Runners rely heavily on the gastrocnemius and smaller soleus muscles in the calves, and sprinters, even more so. The muscles in the calves are primarily used to control foot flexion, and strong, powerful calves are essential as a primary muscle used in sprinting. With an effective sprinter workout plan, you can build powerful calves and improve your running speed.
  1. Warm Up Right

    • To make the most of your calf workout, give yourself time to warm up properly beforehand. Warm up for at least five to 10 minutes, to prepare your muscles for the workout ahead. Jogging or cycling are effective forms of cardio exercise to prepare your body for the workout.

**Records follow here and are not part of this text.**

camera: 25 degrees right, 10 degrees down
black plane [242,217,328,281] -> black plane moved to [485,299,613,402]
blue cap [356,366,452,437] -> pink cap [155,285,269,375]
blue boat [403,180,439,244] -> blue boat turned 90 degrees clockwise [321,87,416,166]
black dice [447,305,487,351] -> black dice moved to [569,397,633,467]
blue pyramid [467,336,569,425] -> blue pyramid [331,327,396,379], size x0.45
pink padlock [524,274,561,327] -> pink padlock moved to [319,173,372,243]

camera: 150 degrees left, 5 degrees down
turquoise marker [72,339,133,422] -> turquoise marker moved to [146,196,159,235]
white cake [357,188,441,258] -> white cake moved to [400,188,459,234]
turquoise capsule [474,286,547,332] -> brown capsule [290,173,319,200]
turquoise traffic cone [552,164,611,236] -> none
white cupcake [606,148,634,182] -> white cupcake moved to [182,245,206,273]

    Stand with a Barbell to Build Your Calves

    • The barbell standing leg calf raise exercise targets the gastrocnemius muscles in the calves and also works the soleus muscles. Stand with your feet positioned shoulder-width apart on a low step, your heels hanging off the back. Keep your back straight, your hands grasping onto a barbell so it rests behind you, against the back of your shoulders. Flex your ankles, raising your heels. You should feel a light tension in your calves. Lower yourself back down to your starting position, then repeat. Do three sets of 12 reps.

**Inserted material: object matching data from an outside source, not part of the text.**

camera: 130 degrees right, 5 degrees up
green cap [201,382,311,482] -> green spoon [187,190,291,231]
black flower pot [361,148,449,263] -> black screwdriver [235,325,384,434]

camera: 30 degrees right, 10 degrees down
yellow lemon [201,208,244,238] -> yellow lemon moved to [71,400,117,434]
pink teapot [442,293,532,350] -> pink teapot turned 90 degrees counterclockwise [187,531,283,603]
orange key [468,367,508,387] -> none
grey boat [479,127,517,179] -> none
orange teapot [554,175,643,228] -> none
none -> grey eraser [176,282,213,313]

    Sled Lying for Strength

    • To build strength and power in your calves, try the sled lying calf press exercise. Lying with your back flat against the back pad in a sled machine, the sled positioned away from the platform, grasp the handles at your sides. Start with your feet flat on the foot pad, with your heels hanging off the back. Raise the sled up by flexing your ankles, then lower back down to your original position. Do three sets of 12 reps.

    Safety First for Tough Calves

    • The safety barbell standing leg calf raise is one of the most effective weight exercises for building strength in the calves. Stand straight up facing a barbell rack. Position the barbell so it's resting against the back of your shoulders. Stand on a calf block with your heels hanging off the back, feet about shoulder-width apart to help maintain your balance. Raise yourself up onto the balls of your feet, hold for a count and then lower yourself back down. Do three sets of 12 reps.

    Don't Skip Your Cool Down

    • Cooling down post-workout is just as important as warming up before your workout. Give your body the chance to cool down gradually rather than suddenly, which can result in dizziness or even fainting. Walk around for about five minutes after your workout, followed by a five- to 10-minute stretching period. Stick to static stretches, and hold for around 30 seconds per stretch, never bouncing or stretching rapidly. Only stretch to the point where you feel a slight discomfort, so you should never feel any pain.

    Cardio Can Help

    • Regular cardio exercise is essential for sprinters. Particularly for sprints of 200 meters or more, your cardiovascular system must be in excellent shape. Do your cardio workout -- including exercises such as jumping rope, jumping jacks, burpees, mountain climbers and step-ups -- at least three to four times a week for 30 to 45 minutes each time.